No caso desse menino a “morte” dramatizada no jogo o leva a gritar várias vezes: “É de
mentira!” Ou seja, é imaginário não é real. E a terapeuta se levanta e pontua quando vê sua
ansiedade: “É só de mentira, um pouquinho”? E volta ao jogo agressivo com a menina,
enquanto o menino até se afasta de cena.

Entretanto, ocorre que a menina chuta o rolo sobre a terapeuta e grita “BUM”! Como uma
bomba de ataque. A terapeuta volta a fingir de morta e o menino com o aumento de sua
angústia fantasmática de morte (um seu sintoma era a fobia de soldados e exércitos) volta a
gritar: “É de mentira”! E se aproxima para falar mais alto: “É de mentira”!

A terapeuta interage dizendo que quem me matou foi a menina, ela que resolve.

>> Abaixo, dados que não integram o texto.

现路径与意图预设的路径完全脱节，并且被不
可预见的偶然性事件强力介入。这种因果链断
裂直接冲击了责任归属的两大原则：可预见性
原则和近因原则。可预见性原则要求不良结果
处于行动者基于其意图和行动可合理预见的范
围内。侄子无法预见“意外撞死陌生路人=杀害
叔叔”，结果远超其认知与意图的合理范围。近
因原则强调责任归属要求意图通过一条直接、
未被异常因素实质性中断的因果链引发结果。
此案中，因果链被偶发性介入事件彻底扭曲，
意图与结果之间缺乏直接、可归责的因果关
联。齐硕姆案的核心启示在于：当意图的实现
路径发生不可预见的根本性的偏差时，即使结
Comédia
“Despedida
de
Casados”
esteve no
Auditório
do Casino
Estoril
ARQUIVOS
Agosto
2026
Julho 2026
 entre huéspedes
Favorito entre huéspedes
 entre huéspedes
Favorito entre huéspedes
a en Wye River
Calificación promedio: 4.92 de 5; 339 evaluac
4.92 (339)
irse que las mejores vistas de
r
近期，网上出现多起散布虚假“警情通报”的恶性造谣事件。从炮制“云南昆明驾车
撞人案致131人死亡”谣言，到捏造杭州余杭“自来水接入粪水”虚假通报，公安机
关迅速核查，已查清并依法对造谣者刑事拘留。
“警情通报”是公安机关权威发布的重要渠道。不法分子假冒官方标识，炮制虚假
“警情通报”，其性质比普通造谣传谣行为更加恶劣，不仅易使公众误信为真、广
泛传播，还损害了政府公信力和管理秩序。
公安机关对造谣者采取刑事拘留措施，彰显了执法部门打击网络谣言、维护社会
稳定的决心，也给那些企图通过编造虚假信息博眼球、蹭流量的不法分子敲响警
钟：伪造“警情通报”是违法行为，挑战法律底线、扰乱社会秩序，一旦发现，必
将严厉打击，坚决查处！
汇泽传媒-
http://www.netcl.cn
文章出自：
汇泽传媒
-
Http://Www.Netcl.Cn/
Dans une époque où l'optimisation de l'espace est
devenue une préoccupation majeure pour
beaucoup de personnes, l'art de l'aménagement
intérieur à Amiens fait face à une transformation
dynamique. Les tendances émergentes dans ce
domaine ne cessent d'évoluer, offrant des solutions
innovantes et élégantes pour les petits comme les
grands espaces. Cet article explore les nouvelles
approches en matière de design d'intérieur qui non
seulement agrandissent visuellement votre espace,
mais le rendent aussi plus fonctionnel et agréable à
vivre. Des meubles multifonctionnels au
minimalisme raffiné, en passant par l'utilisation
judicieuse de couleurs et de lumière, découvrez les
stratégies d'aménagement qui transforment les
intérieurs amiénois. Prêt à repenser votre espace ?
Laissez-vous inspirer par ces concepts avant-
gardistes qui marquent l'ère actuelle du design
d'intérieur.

As duas crianças estão num nível simbólico diferente. Enquanto a menina ri de sua façanha
sem entrar no fantasmático, o menino aumenta seus gritos e diz que a terapeuta é “cega” e
que “ela não escuta”.

A intervenção da terapeuta é com a menina: “Ele quer que eu viva e você”? A menina
responde: “Não”! A terapeuta volta a “morrer” e se estabelece um jogo entre a dupla.

A menina diz “não” como resposta a se a terapeuta deve viver e o menino diz “sim”. Os dois
gritam as suas respostas até que o menino se angustia mais e, mobilizado com seu fantasma,
se aproxima e faz gestos de borrifar água no rosto da terapeuta, num ato simbólico defensivo,
para reanimá-la.

A terapeuta “desperta” e pontua: “Acho que vou ter que viver mesmo!” E “acorda” da morte
simbólica.

Essas cenas foram registradas em vídeo por alunos da formação do Centro de Relação
Psicomotora, com autorização dos pais, na década de 90.

Agradeço a meus clientes a oportunidade de poder ilustrar, com suas vivências, a teoria sobre
os níveis do jogo psicomotor na relação psicoterapêutica.

BIBLIOGRAFIA:

CABRAL, S. V. O animador e o jogo psicomotor simbólico, Jornal do Psicólogo do


Conselho Regional de Psicologia, abr. 1995.
CABRAL, Suzana V., Psicomotricidade Relacional: prática clínica e escolar. Rio de
Janeiro: Revinter, 2000.
PEIRCE, Charles S. Semiótica. São Paulo: Editora Perspectiva,1977.